§ **ASSIGNED TASK**
When the line containing "like me to do?" appears in the data below, begin copying there and stop only after the line containing "the long run.".
------ RECORDS FOR THE TASK
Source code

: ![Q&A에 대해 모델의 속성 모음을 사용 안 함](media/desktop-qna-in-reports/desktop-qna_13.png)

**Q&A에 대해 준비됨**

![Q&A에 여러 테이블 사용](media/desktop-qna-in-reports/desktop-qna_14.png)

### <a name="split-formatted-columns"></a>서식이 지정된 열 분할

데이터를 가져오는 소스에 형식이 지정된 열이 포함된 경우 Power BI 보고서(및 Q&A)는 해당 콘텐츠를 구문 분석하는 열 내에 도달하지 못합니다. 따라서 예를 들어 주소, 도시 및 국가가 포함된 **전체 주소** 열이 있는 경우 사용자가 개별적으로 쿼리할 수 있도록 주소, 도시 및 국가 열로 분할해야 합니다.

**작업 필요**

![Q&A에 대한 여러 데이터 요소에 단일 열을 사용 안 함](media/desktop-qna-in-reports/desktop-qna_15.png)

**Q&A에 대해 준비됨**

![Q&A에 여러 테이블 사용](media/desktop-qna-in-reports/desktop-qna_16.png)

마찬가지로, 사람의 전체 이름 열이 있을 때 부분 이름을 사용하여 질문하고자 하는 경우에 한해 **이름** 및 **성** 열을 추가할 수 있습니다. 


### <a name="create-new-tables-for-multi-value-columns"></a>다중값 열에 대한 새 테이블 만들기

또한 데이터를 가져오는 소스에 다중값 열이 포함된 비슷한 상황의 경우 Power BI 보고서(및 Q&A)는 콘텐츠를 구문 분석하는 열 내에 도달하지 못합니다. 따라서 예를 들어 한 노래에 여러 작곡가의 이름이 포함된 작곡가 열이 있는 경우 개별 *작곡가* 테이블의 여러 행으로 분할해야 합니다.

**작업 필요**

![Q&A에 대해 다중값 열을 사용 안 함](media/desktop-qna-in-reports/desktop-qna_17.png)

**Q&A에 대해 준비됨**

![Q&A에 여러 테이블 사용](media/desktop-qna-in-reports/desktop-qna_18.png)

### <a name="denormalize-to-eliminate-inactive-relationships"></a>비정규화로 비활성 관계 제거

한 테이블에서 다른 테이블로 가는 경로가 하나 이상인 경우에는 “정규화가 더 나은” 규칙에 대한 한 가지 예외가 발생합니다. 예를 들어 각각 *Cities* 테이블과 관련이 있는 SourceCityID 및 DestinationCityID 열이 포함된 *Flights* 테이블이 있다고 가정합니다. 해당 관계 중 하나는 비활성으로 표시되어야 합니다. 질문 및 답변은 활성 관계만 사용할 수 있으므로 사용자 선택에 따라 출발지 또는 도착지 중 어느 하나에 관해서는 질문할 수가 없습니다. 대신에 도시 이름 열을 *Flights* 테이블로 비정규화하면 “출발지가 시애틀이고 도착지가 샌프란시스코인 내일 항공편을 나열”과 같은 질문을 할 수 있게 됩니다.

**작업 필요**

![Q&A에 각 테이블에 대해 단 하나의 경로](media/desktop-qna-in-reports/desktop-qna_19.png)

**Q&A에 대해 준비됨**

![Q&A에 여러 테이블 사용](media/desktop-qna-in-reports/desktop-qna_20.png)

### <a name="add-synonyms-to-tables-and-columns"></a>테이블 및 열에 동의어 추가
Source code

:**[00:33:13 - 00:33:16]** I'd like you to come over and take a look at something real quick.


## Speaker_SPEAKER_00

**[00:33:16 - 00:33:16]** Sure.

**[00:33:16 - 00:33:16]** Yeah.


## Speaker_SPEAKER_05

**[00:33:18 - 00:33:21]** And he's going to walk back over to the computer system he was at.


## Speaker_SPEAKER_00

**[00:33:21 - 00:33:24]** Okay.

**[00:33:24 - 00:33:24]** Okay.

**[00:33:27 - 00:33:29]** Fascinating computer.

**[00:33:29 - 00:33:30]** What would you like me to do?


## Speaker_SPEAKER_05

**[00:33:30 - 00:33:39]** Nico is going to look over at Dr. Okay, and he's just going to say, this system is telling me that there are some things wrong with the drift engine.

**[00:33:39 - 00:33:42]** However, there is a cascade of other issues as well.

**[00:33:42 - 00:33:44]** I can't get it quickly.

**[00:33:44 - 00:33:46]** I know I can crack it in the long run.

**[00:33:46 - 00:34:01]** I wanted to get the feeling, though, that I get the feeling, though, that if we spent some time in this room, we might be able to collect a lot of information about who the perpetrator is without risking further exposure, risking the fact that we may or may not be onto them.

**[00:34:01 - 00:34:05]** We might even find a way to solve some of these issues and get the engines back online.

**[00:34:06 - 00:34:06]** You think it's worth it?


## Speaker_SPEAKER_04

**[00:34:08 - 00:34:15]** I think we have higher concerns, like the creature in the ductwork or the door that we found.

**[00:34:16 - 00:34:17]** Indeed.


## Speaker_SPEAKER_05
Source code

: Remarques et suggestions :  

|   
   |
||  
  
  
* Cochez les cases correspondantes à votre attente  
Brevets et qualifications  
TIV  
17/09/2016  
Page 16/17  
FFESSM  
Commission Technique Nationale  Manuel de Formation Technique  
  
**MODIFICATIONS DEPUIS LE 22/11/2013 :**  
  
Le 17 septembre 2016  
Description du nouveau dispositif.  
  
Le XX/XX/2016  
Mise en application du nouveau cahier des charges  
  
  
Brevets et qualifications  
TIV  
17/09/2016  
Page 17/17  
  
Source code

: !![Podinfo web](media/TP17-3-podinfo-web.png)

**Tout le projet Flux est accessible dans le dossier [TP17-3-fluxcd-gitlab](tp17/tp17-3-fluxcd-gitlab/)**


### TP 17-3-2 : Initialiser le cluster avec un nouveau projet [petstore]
------------
§ **WORKED SOLUTION**
**[00:33:29 - 00:33:30]** What would you like me to do?


## Speaker_SPEAKER_05

**[00:33:30 - 00:33:39]** Nico is going to look over at Dr. Okay, and he's just going to say, this system is telling me that there are some things wrong with the drift engine.

**[00:33:39 - 00:33:42]** However, there is a cascade of other issues as well.

**[00:33:42 - 00:33:44]** I can't get it quickly.

**[00:33:44 - 00:33:46]** I know I can crack it in the long run.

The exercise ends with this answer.